On December 25th, the group of hackers launched a series of distributed denial of service (DDoS) attacks against PlayStation Network and Xbox Live, subsequently causing network issues for both platforms that lasted several days.

Lizard Squad has been attracting attention for their attacks since August when the group caused server outages for League of Legends and Runescape, two popular online games.

At around the same time, the hackers infiltrated Sony and soon thereafter tweeted that explosives were aboard an American Airlines flight on which Sony Entertainment President John Smedley was flying. It is their prior involvement with the entertainment company that has some security firms wondering whether Lizard Squad might have helped the Guardians of Peace in their recent hack against Sony.

These and other attacks notwithstanding, some prominent researchers do not consider Lizard Squad a serious threat. Among them is Brian Krebs, who in an article on his blog describes the group as “misguided individuals [who] launched the attack for no other reason than because they thought it would be amusing to annoy and disappoint people.”

Krebs even went so far as to condemn certain media profiles that have portrayed the group and their attacks as “sophisticated” and “herculean.”

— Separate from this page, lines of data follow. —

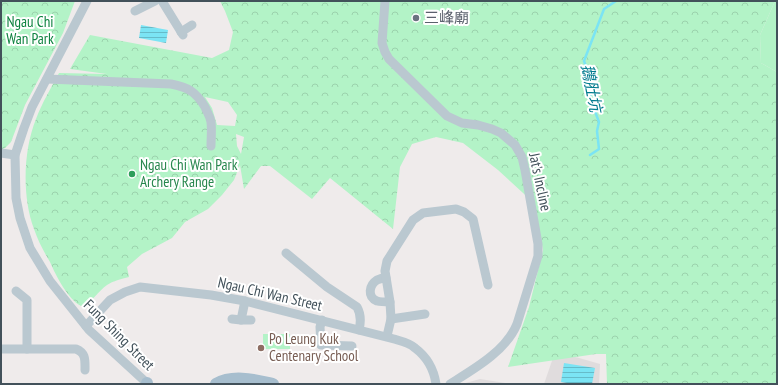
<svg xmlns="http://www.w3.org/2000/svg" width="778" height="385" font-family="'PT Sans Narrow','Noto Sans TC',sans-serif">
<defs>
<pattern id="forest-crowns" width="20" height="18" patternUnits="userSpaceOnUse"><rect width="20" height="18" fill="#b3f3c7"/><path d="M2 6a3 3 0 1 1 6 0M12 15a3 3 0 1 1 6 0" fill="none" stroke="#9bd2ad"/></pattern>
<pattern id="water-rules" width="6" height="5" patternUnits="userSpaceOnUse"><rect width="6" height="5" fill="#7be4f4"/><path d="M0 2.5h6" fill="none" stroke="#66bbc9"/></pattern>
</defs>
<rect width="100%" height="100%" fill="#efebeb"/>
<g fill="#e0dcdd">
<path d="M565,354L600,364L599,384H544L554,355Z"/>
<path d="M480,379L512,384H462Z"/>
</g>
<g fill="#b3f3c7">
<path d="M775,1H777V72L761,63L760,35Z"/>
<rect x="263" y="334" width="27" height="15"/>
</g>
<g fill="url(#forest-crowns)" fill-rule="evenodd">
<path d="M1,1H75L63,33L25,105L11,142L5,148L1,150Z"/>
<path d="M220,1H775L760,35L761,63L777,72V384H607L606,354H596L508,367L529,307L543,250L534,203L498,170L463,143L436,137L412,144L400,167L393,229L330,178L312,199L270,166H261L244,189L240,165L234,180L222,195L208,209L185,222L172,238L142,254L127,267L129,277C121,279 113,281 107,285C98,291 92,303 81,306C68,299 56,276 50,262C44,252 38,241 34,229C22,197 23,151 36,119C42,103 51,88 59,73L107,74L70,69L90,35L212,58L229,50L233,32L225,11ZM205,97L228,102L237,115L235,126L217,125L212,108ZM236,134L244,137L241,154L237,146Z"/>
</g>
<g fill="url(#water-rules)">
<path d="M141,25L168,30L166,43L139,38Z"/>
<path d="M564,363L595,368L592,384H573L561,382Z"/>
</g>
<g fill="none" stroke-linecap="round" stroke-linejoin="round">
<path stroke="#7be4f4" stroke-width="2.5" d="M590,155L599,149L597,131L599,122L591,101L588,72L584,61L604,9L616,1"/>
<g stroke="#bac8d0" stroke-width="9">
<path d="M87,1L32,107L24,128L15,155L16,198L20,218L30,248L50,281L89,330L148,384"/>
<path d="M162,1L183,35"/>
<path d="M385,1L382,43L385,52L389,59L447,116L462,123L478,125L492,129L501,133L515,145L522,157L525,170L538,244V256L517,324C506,351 474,369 450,384"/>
<path d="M135,11L155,1"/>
<path d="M181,32L192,25"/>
<path d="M47,79L171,84C188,87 196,92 205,107C207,112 210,116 211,122C212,130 211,138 211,146"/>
<path d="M1,153L15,155"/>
<path d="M286,253L327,287L357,307C361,314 361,322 359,330"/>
<path d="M386,278C383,278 379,279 377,280C369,285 367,297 377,301C381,302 386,302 390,302"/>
<path d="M16,291L27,300V349"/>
<path d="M232,319L241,320L245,301"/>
<path d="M391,319L425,314"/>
<path d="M241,320H251"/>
<path d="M322,320L320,327L321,345L352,346"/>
<path d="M86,326L110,300L125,292L140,287L211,295L245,301L394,339C401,341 410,343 415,348C427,357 434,370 436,384"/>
<path d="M387,336L391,319L390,302L385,271L387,261L413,220L423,213L456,209L464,212L473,219L488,285"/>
<path d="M1,349H76C86,353 85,360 85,370"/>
</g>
<g stroke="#a7bece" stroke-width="12">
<path d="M147,383V384"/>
<path d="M216,384C233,374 255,380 273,384"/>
</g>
</g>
<circle fill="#6b7280" stroke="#fff" stroke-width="1.5" cx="416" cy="18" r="4"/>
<circle fill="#2e9e5b" stroke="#fff" stroke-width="1.5" cx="132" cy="174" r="4"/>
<circle fill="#8d6e63" stroke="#fff" stroke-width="1.5" cx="261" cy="348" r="4"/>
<g text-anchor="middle" stroke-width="4" stroke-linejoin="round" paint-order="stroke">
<g font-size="15" fill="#5b616d" stroke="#fff" text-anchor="start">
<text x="424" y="23">三峰廟</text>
</g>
<g font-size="15" fill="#0d823f" stroke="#fff">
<text x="30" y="27">Ngau Chi<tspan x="30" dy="17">Wan Park</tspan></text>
</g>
<g font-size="15" fill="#27864d" stroke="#fff" text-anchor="start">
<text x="140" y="170">Ngau Chi Wan Park<tspan x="140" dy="17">Archery Range</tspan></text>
</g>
<g font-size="15" fill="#42515a" stroke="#fff">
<text transform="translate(540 182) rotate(78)" y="5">Jat's Incline</text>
<text transform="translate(270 294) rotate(13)" y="5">Ngau Chi Wan Street</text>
<text transform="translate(119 335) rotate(45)" y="5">Fung Shing Street</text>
</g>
<g font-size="15" fill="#785e54" stroke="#fff" text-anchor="start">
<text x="269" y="344">Po Leung Kuk<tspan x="269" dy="17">Centenary School</tspan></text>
</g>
<g font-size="16" font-style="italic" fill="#037c8f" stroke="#fff">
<text transform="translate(592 88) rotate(79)" y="6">鵝肚坑</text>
</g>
</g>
<rect width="778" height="385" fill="none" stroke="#42515a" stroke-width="4"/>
</svg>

However, recent actions suggest that the group may be more strategic in their actions than their statements have let on. Mikko Hypponen, CRO at F-Secure, has revealed in a Tweet that the group recently set up a new website that offers customers different DDoS attack packages for purchase. As one commentator on Twitter put it, perhaps this means Lizard Squad used its Christmas DDoS attacks to market its services to cybercrime communities.

If it succeeds in attracting clients to its services, the group will undoubtedly become a more significant cyber threat actor. However, Lizard Squad may have alienated some of its potential client base when it went after Tor, an anonymizing service which many cyber criminals use to conceal their identities.

The group has also made a number of enemies who have incentive to prevent it from marketing itself, including The Finest Squad, a rival group of hackers who launched their own attacks against Lizard Squad for its Christmas antics, as well as Anonymous.

Where Lizard Squad goes from here remains to be seen. What is certain is that the information security community will be watching the group carefully from now on.